The Sun Devils have worked very hard for interim coach Don Newman in rebounding from a 10-20 record a year ago. This season, ASU went 5-9 against teams that made the NCAA Tournament, defeating Stanford, Washington, and Cincinnati, and losing to then-No. 2 Kansas, 90-88, in overtime of the Preseason NIT semifinal.

"It's been a very interesting season, the way it started out," said Newman, the CSU Sacramento coach for five years before taking the ASU job. "It was always one negative after another. The biggest thing I was concerned with was the attitude of the guys and where their psyche would be.

"When I got hired, the only thing I wanted to do was put my arms around these guys and let them know that we could do a lot of good things if we were serious about our commitment. That's what we did. We turned the dial up on our work ethic and our belief.

"Now look at us. We're in the marquee first-round game of the NIT against Hawaii. Two teams that have proven that, on any given night, they can play with anyone in the country. To be on ESPN in the premier game (tonight), that's an indication of how well both teams have done this year."

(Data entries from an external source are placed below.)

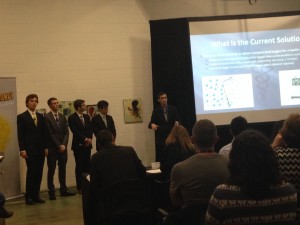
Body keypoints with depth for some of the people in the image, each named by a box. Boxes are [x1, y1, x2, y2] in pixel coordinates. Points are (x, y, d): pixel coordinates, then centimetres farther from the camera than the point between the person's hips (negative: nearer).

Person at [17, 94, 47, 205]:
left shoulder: (41, 116, 14)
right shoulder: (21, 117, 0)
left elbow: (44, 133, 13)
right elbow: (20, 135, -5)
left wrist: (45, 147, 7)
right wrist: (22, 149, -11)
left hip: (40, 149, 5)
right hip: (29, 149, -5)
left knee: (39, 173, 4)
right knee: (31, 172, -6)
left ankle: (36, 195, 12)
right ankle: (28, 196, 4)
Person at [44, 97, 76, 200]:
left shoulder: (62, 117, 12)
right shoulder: (47, 117, -6)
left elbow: (66, 132, 7)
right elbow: (50, 134, -10)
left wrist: (63, 145, -7)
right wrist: (59, 146, -11)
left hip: (63, 148, 5)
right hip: (52, 148, -5)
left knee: (62, 169, 10)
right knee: (51, 170, 0)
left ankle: (63, 190, 18)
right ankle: (51, 192, 6)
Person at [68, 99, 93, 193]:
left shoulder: (87, 117, 14)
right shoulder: (72, 118, -5)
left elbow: (90, 129, 9)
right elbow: (75, 131, -13)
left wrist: (89, 139, -7)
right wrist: (85, 139, -15)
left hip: (87, 145, 5)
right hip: (78, 145, -5)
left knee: (87, 166, 3)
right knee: (79, 166, -1)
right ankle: (80, 187, 5)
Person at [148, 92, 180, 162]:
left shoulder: (173, 109, 7)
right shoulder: (156, 111, 5)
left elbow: (177, 120, 2)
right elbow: (151, 122, -1)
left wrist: (177, 122, -22)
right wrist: (152, 125, -25)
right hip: (160, 138, -1)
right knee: (160, 157, -4)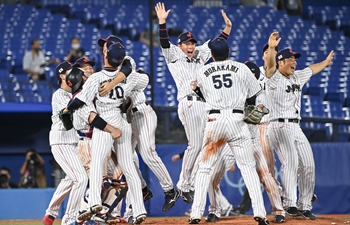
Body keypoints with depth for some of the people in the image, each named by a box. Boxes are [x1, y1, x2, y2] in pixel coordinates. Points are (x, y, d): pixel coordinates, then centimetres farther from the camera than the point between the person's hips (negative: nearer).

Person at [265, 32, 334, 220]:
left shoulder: (298, 77, 17)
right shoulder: (274, 78, -6)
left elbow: (312, 70, 36)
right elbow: (270, 65, -26)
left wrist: (326, 62, 51)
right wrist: (271, 48, -45)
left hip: (296, 127, 8)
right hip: (279, 126, -8)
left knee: (308, 165, 3)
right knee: (291, 162, -24)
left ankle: (305, 206, 12)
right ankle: (289, 204, -25)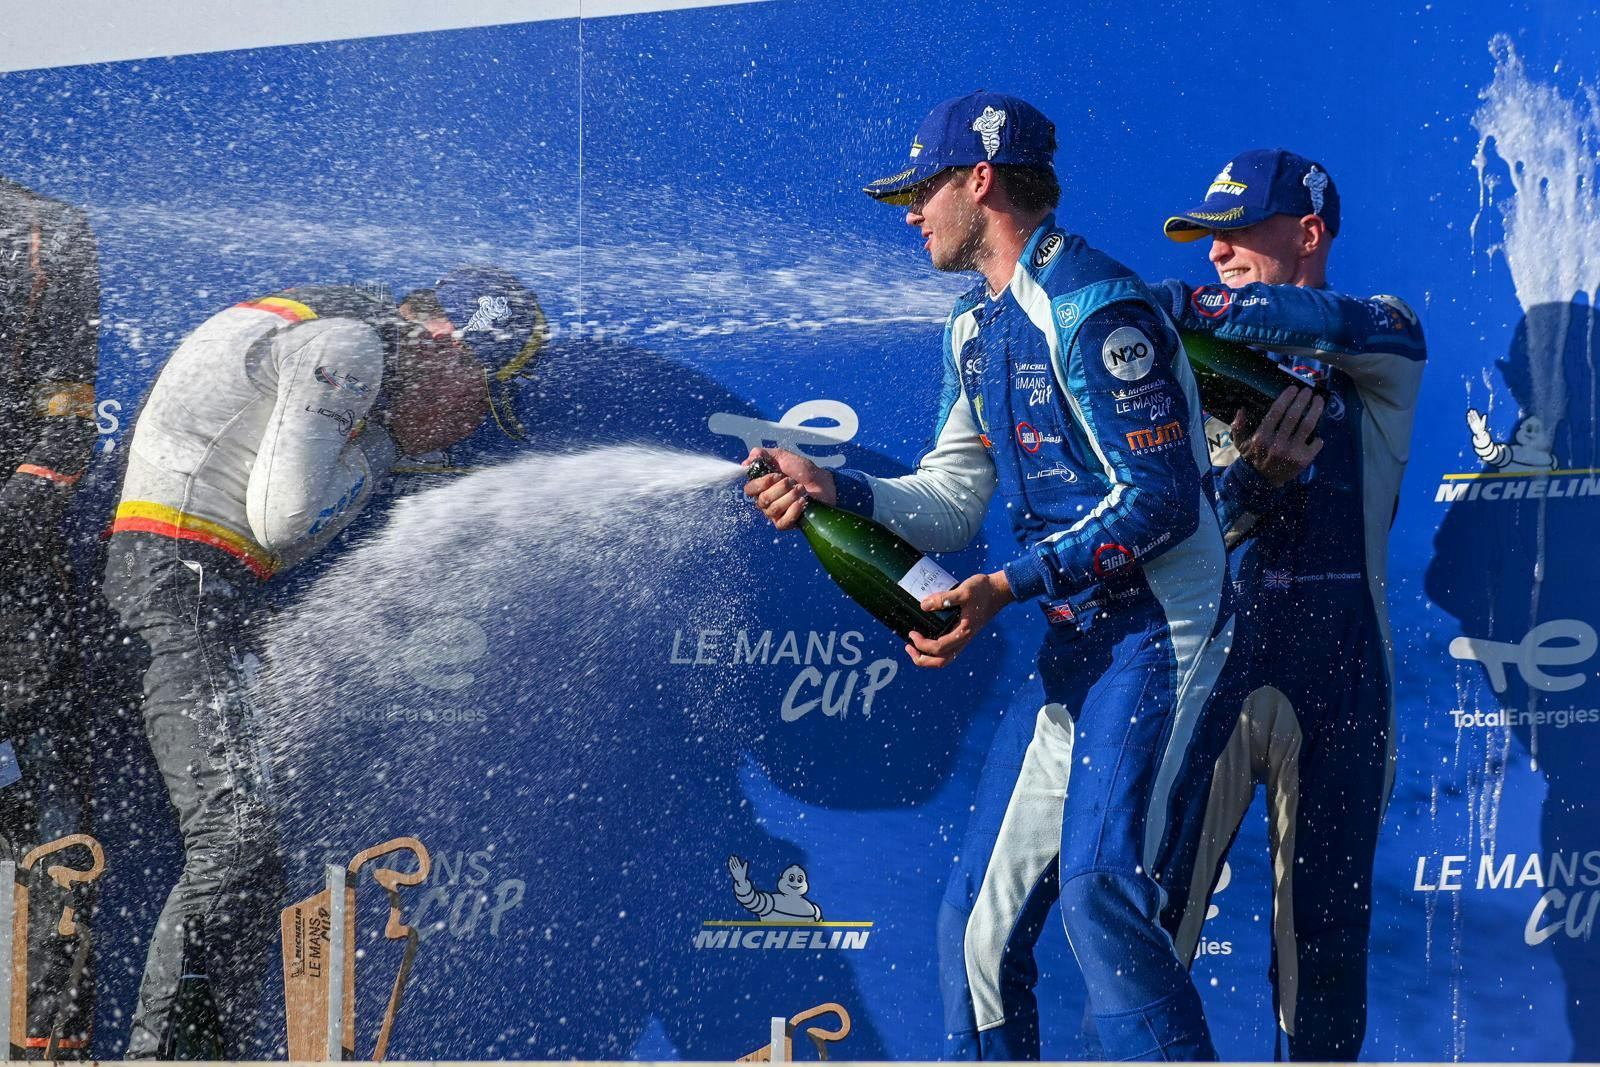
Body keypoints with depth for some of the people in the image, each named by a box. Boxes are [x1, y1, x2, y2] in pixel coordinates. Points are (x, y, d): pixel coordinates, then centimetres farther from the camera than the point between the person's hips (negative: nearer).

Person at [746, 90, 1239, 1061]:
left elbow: (1160, 501, -19)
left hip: (1155, 632, -10)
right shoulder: (978, 326, 17)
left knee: (1098, 882, -28)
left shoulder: (1096, 309, -14)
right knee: (987, 926, 10)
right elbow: (953, 499, 15)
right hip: (1076, 652, 10)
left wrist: (1010, 588, -24)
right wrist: (838, 491, -3)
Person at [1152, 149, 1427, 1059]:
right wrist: (1255, 474, -19)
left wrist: (1165, 303, -29)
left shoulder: (1383, 347, 4)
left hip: (1334, 675, -2)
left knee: (1323, 929, 2)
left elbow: (1315, 322, -20)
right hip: (1208, 666, 2)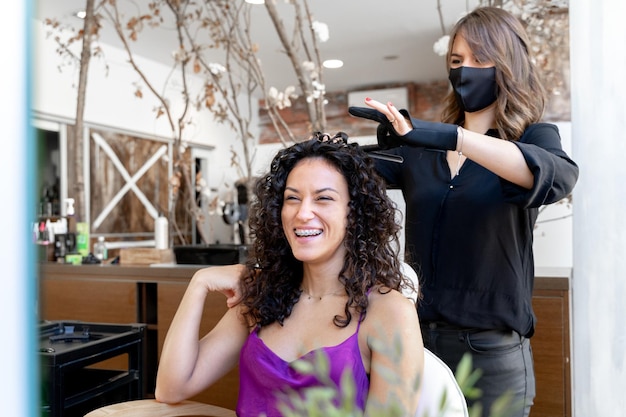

Veal led ASU in scoring 11 of the last 14 games, is only the fourth Pac-10 player to score 1,900 points and have 400 assists, and is the first ASU player to lead the conference in scoring since Byron Scott in 1983.

"Jeremy, in four years, has probably been through as much as any student-athlete can go through," Newman said.

"Positives and negatives, he came through it all solid. He kept his focus in the classroom and on the court. He stepped it up when he had to. He's just a guy I've leaned on all year long.

"Leading the Pac-10 in scoring is not easy. And he's done it because he's very consistent, not because he's selfish. He's proven he can distribute the ball. He's played the point, the 2 (shooting guard), the 3 (small forward). He's done everything that has been asked of him. He's had a phenomenal career at ASU. Everyone is proud of him, and he should be proud of himself."